Generally, word embedding is a representation form of learning a text algorithm, and can be understood as a storage form of a word in the algorithm. Word embedding is the digitizing of text to facilitate fitting algorithms. This way of digitally representing words or documents is considered one of the most challenging problems of deep learning in natural language processing tasks.
Text embedding (text embedding) technology, which encodes words and sentences as numerical vectors that represent linguistic content designed to capture text and that can be used to evaluate similarity between queries and documents, is also proposed by the field of natural language processing. For example, the two sentences of "research Deep Learning" and "Learning Deep Learning" are literally the same without any word, if a traditional algorithm is used, the sentences have no similarity, but actually the semantics of the two sentences are completely close to each other, and the sentences can be well searched by text embedding. One of the limitations of conventional keyword-based search is that if the keyword does not match, no result is returned, and after using the word vector, the answer of the best match can be obtained by directly inputting similar descriptive language.
Doc2vec, also called Paragraph Vector, is proposed by Tomas Mikolov based on a word2vec model, which has some advantages, such as that sentences with different lengths are received as training samples without fixing the lengths of the sentences, Doc2vec is an unsupervised learning algorithm which is used for predicting a Vector to represent different documents, and the structure of the model potentially overcomes the defects of a bag-of-words model.
The Doc2vec model is inspired by the word2vec model, when a word vector is predicted in the word2vec, the predicted word contains word senses, for example, the word vector 'powerfull' mentioned above is closer to 'strong' than 'Paris', and the same structure is also constructed in the Doc2 vec. Doc2vec overcomes the disadvantage of no semantics in the bag of words model. Assuming that there are now training samples, each sentence is a training sample
In addition, the training based on the Doc2Vec model is an offline model, and includes:
A. carrying out unsupervised learning on the text data by using a Gensim toolkit of Python to obtain a text vector of a text hidden layer;
B. the Doc2Vec model can be loaded offline after being trained to form an offline model for providing conversion service of input character string output word vectors.

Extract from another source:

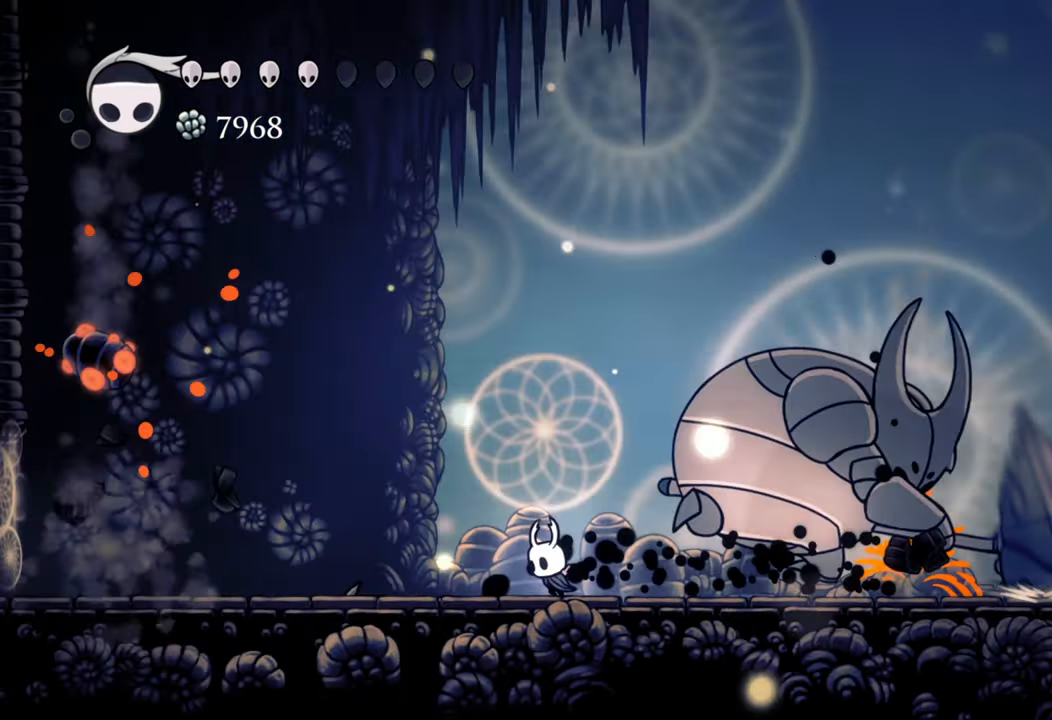
{"buttons": [], "events": [[80, "DPAD_LEFT", "up"], [180, "DPAD_RIGHT", "down"], [240, "DPAD_DOWN", "down"], [340, "X", "down"], [400, "DPAD_DOWN", "up"], [440, "DPAD_RIGHT", "up"], [440, "X", "up"]]}
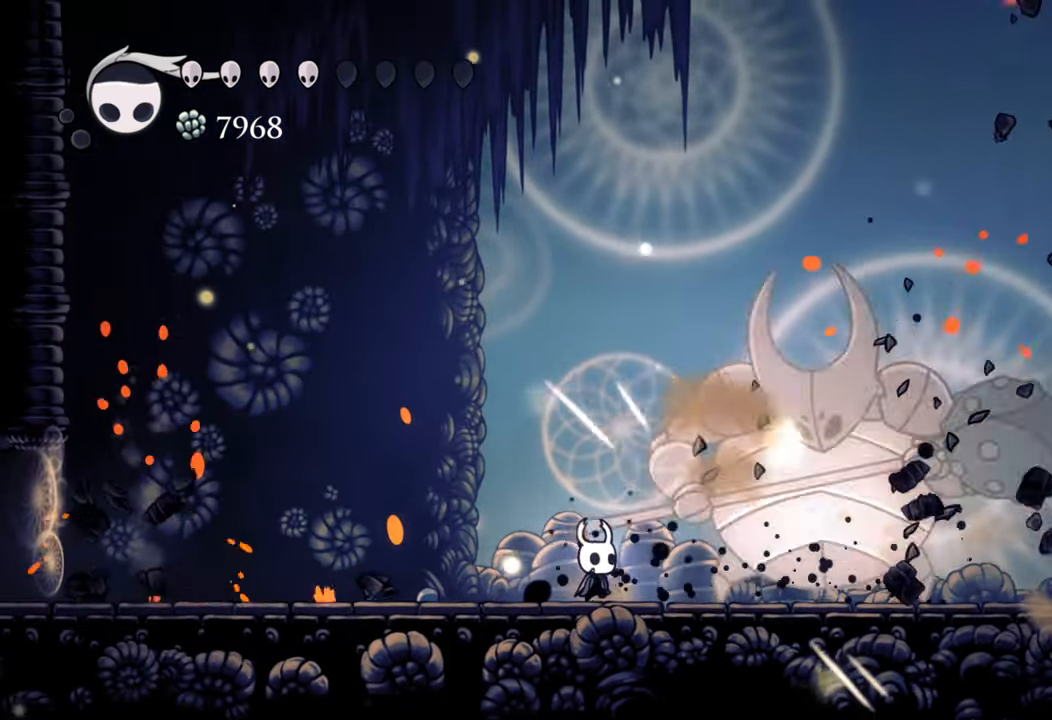
{"buttons": [], "events": [[40, "X", "down"], [160, "X", "up"], [220, "X", "down"], [320, "X", "up"], [380, "X", "down"], [480, "X", "up"]]}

In brief, the Doc2Vec model uses a Gensim toolkit of Python to perform unsupervised learning on text data to obtain a theme vector of a text hidden layer, and the theme vector can be loaded offline after mode generation, can provide conversion service to the outside, inputs character strings and outputs word vectors.
Step S103: and sending a search request to a preset search engine by taking the query vector as a parameter, and performing correlation matching on the query vector and the word vector trained by the offline model.
In the present application, the search engine is preferably an Elasticsearch.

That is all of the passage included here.